Let $X$ be a space, and let $G$ be a fixed group. What does "$C_n(X;G)$ is naturally isomorphic to $C_n(X) \otimes G$" means?

I know that these two groups are isomorphic, since the following hold:

1. $C_n(X;G)$ is a direct sum of $G$'s,

2. $C_n(X)$ is a direct sum of $\Bbb Z$'s,

3. $\Bbb Z \otimes G \cong G$,

4. $\otimes$ commutes with $\oplus$.

But what is naturally isomorphic? Is this relevant with the notion "natural transformation"? Should I have to interpret as follows?
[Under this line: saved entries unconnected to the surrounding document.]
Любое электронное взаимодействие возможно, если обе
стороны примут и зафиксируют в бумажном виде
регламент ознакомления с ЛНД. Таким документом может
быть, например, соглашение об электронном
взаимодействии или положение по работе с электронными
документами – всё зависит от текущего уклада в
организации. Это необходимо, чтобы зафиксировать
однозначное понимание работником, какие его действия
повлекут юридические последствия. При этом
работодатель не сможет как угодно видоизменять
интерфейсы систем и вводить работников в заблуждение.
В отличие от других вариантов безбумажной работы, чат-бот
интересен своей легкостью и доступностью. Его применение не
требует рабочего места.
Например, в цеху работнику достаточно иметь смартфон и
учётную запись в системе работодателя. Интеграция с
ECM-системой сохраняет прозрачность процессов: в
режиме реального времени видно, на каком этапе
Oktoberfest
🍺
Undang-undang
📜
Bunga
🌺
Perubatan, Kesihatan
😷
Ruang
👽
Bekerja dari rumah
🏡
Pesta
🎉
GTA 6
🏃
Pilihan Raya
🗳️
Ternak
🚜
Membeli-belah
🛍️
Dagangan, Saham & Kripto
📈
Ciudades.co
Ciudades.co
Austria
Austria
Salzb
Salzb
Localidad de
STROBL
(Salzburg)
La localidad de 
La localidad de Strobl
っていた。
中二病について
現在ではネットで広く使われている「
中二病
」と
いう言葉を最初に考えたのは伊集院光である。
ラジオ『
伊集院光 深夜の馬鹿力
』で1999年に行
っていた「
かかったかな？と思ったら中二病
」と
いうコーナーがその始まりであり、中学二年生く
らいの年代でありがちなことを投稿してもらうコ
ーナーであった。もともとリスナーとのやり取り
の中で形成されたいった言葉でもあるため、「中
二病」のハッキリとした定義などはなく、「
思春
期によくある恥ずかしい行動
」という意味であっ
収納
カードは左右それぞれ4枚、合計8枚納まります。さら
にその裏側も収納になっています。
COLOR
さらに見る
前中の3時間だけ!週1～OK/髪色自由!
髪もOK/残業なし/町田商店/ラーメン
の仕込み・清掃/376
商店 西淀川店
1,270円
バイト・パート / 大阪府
Given a continuous map $f:X \to Y$, the induced map $f_{\#} : C_n(X;G) \to C_n(Y;G) $ corresponds to the map $f_{\#} \otimes1_G:C_n(X)\otimes G \to C_n(Y)\otimes G$, under the above isomorphism $C_n(-;G)\cong C_n(-)\otimes G$.

Answer 1

Here is my interpretation. Let us consider a category $\mathcal C= \mathcal T\mathrm{op}\times \mathrm{Ab}$. We have two functors, $F,F':\mathcal C\to \mathrm{Ab}$ given by $F(X,G)=C_n(x;G)$ and $F'(X,G)=C_n(X)\otimes G$ (in fact, by taking all $n$ at once, we can view these as taking values in chain complexes). The assertion is that there is a natural transformation between these functors, and that this transformation is is an isomorphism.